» Requirement: Starting with the first line of the listing, quote each line exactly until and including the one with "middle mcp: (310, 252)", leaving pictures out.

» Given entries:

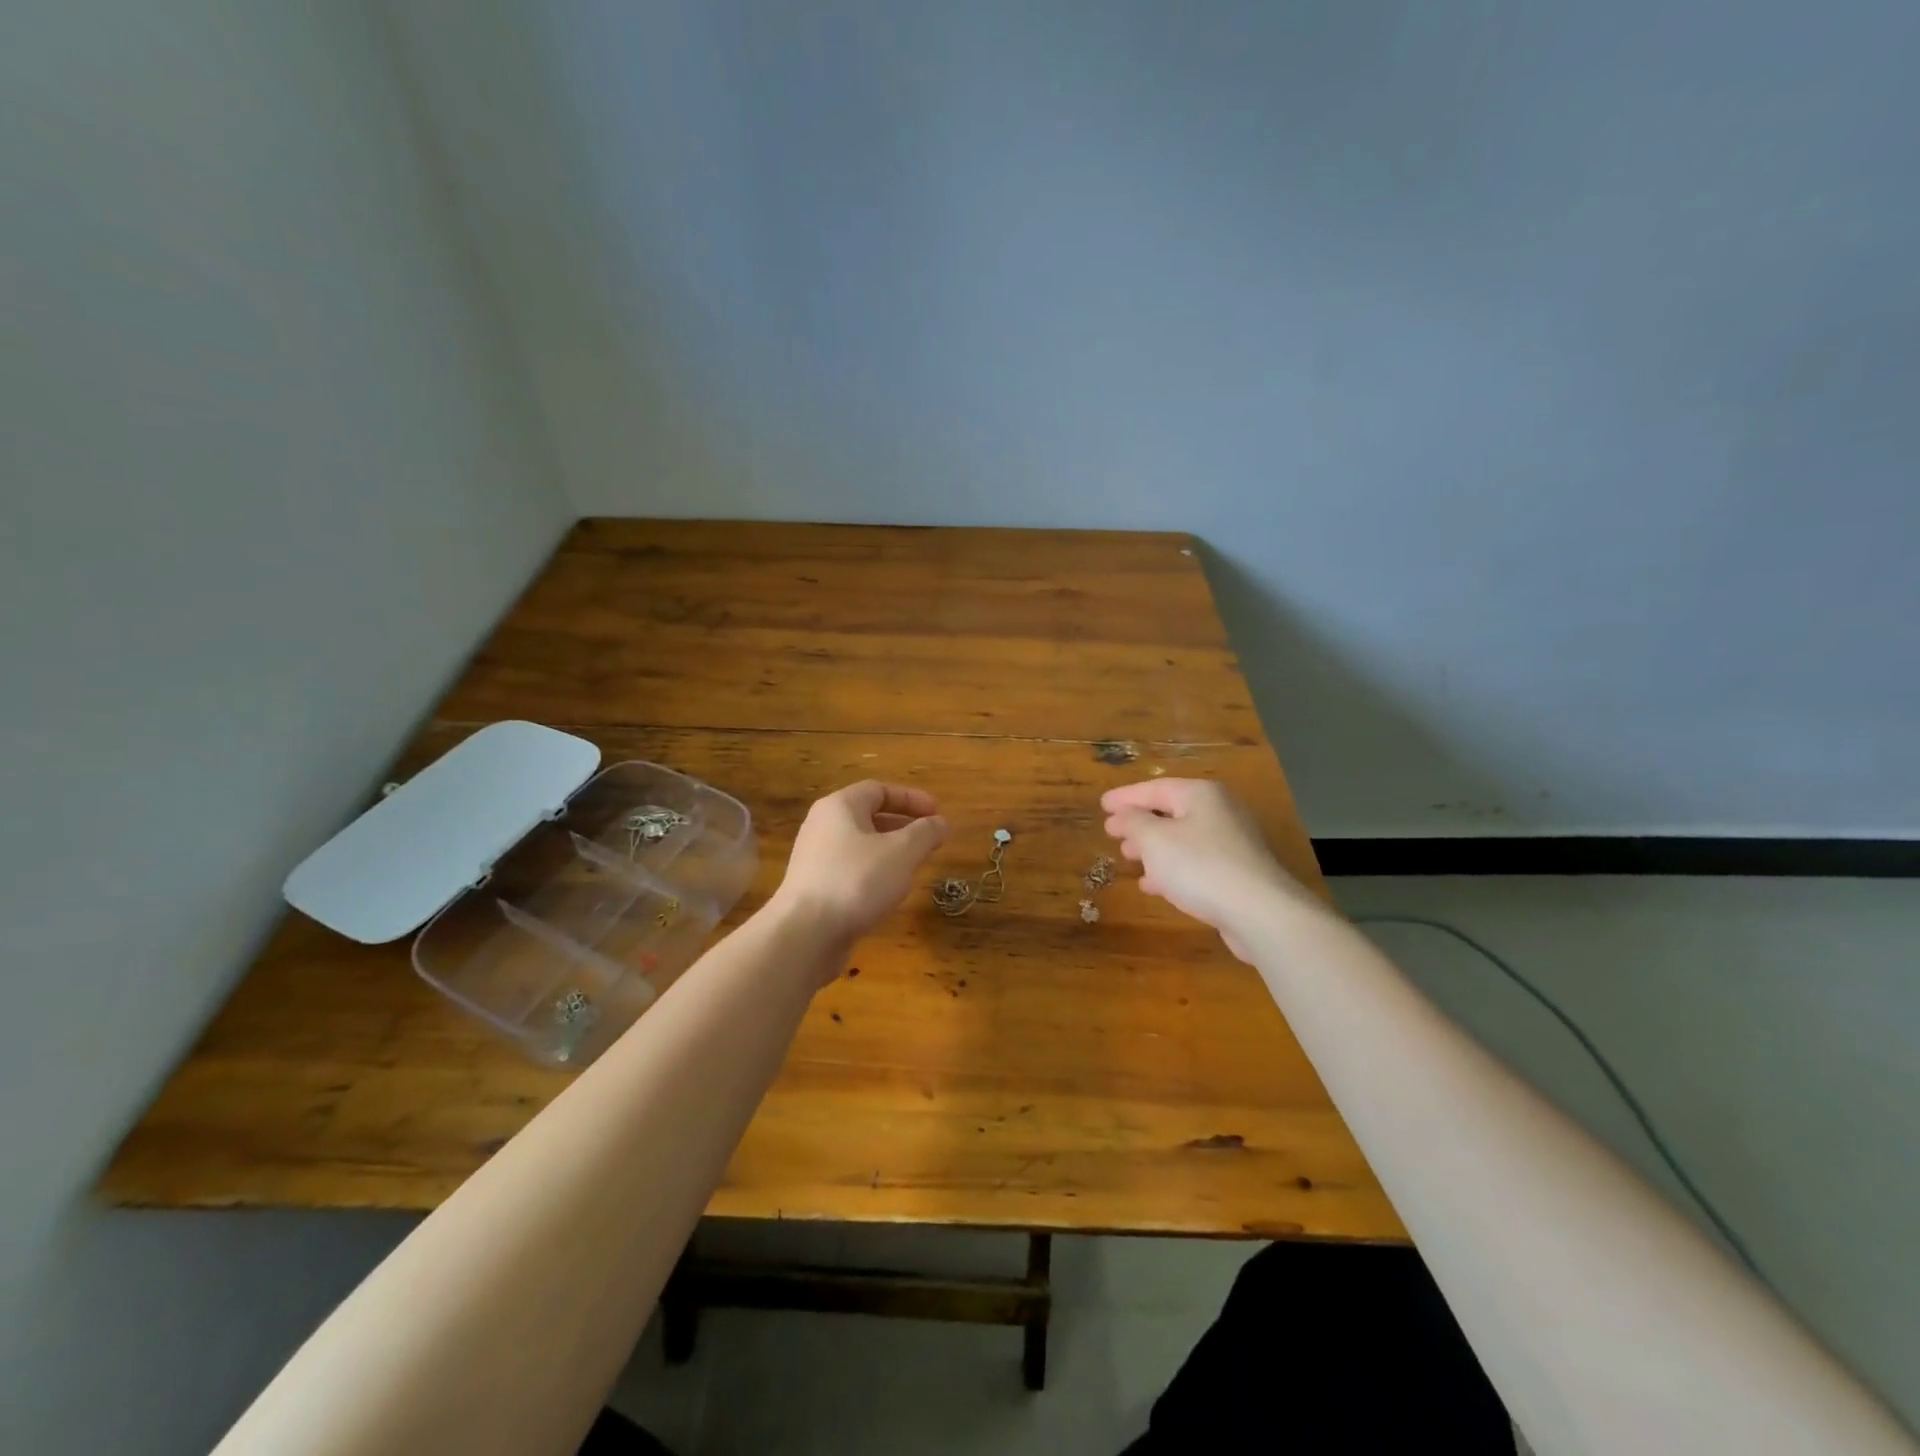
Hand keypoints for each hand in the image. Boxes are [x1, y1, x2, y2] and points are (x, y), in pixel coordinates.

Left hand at [770, 781, 947, 951]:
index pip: (879, 790)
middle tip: (930, 840)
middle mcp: (822, 826)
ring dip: (891, 851)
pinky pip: (851, 870)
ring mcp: (815, 859)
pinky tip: (889, 892)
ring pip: (861, 846)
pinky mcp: (815, 888)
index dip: (911, 799)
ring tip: (916, 866)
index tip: (937, 813)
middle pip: (868, 816)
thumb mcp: (902, 852)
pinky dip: (875, 873)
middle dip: (903, 826)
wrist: (806, 933)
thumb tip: (941, 823)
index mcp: (840, 807)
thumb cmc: (857, 881)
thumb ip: (925, 833)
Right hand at [1102, 778, 1314, 960]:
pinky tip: (1154, 885)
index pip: (1154, 788)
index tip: (1102, 805)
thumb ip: (1133, 822)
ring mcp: (1232, 843)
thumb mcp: (1155, 840)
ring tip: (1128, 858)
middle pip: (1170, 811)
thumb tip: (1122, 815)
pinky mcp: (1238, 872)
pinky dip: (1171, 868)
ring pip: (1182, 838)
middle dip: (1139, 823)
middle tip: (1113, 832)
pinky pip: (1195, 862)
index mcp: (1201, 794)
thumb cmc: (1201, 867)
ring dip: (1153, 848)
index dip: (1125, 797)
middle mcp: (1220, 811)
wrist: (1260, 912)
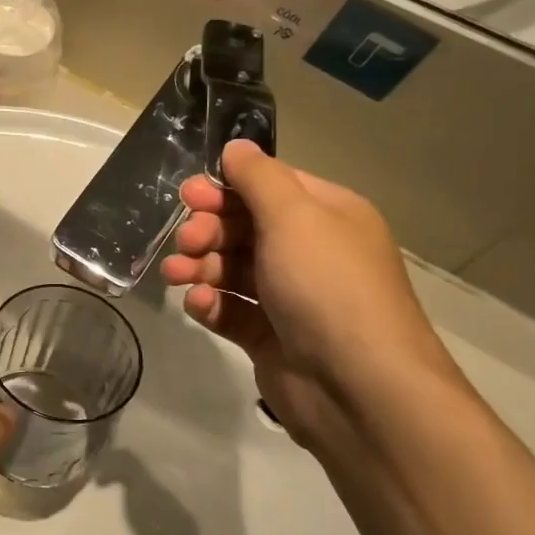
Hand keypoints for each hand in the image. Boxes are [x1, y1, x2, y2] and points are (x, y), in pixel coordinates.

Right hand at [159, 141, 465, 460]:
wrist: (357, 387)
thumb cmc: (327, 287)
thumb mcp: (294, 217)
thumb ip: (259, 178)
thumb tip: (236, 147)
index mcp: (327, 216)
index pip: (270, 187)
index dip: (227, 188)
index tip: (188, 195)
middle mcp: (310, 252)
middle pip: (245, 227)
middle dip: (209, 231)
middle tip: (187, 241)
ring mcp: (290, 297)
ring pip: (232, 269)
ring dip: (200, 266)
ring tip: (177, 275)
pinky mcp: (269, 336)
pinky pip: (231, 310)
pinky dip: (210, 304)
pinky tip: (198, 305)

» Answer:
Hand keypoints for each hand in the image. Boxes are [x1, y1, x2, y2] and points are (x, y), in pixel coordinates.

Left hand at [770, 781, 947, 951]:
index pip: (879, 790)
middle tip: (930, 840)
middle mcp: (822, 826)
ring dip: (891, 851)
pinky pip: (851, 870)
ring mcp: (815, 859)
pinky tip: (889, 892)
ring pip: (861, 846)
pinky mcp: (815, 888)
index dip: (911, 799)
ring tip: (916, 866)
index tip: (937, 813)
middle pip: (868, 816)
thumb mcp: (902, 852)
pinky dip: (875, 873)
middle dip: (903, 826)
wrist: (806, 933)
thumb tip: (941, 823)
index mcp: (840, 807)
thumb cmc: (857, 881)
thumb ip: (925, 833)
Right hand at [1102, 778, 1314, 960]:
pinky tip: (1154, 885)
index pip: (1154, 788)
index tip: (1102, 805)
thumb ip: (1133, 822)
ring mcp: (1232, 843)
thumb mcp: (1155, 840)
ring tip: (1128, 858)
middle pip: (1170, 811)
thumb tip: (1122, 815)
pinky mcp: (1238, 872)
pinky dip: (1171, 868)
ring pip: (1182, 838)
middle dip: (1139, 823)
middle tip: (1113, 832)
pinky pip: (1195, 862)
index mcp: (1201, 794)
thumb cmc: (1201, 867)
ring dip: (1153, 848)
index dip: (1125, 797)
middle mcp: (1220, 811)
wrist: (1260, 912)
Hand keypoints for each hand in the image. Boxes are [x1, y1, x2, y2] and points are (x, y), in pixel coordinates.

Right hand at [159, 141, 465, 460]:
wrist: (357, 387)
thumb cmc: (327, 287)
thumb mcp: (294, 217)
thumb ip: (259, 178)
thumb tip: (236, 147)
index mcp: (327, 216)
index pip: (270, 187)
index dip: (227, 188)
index tip: (188, 195)
middle mcp: (310, 252)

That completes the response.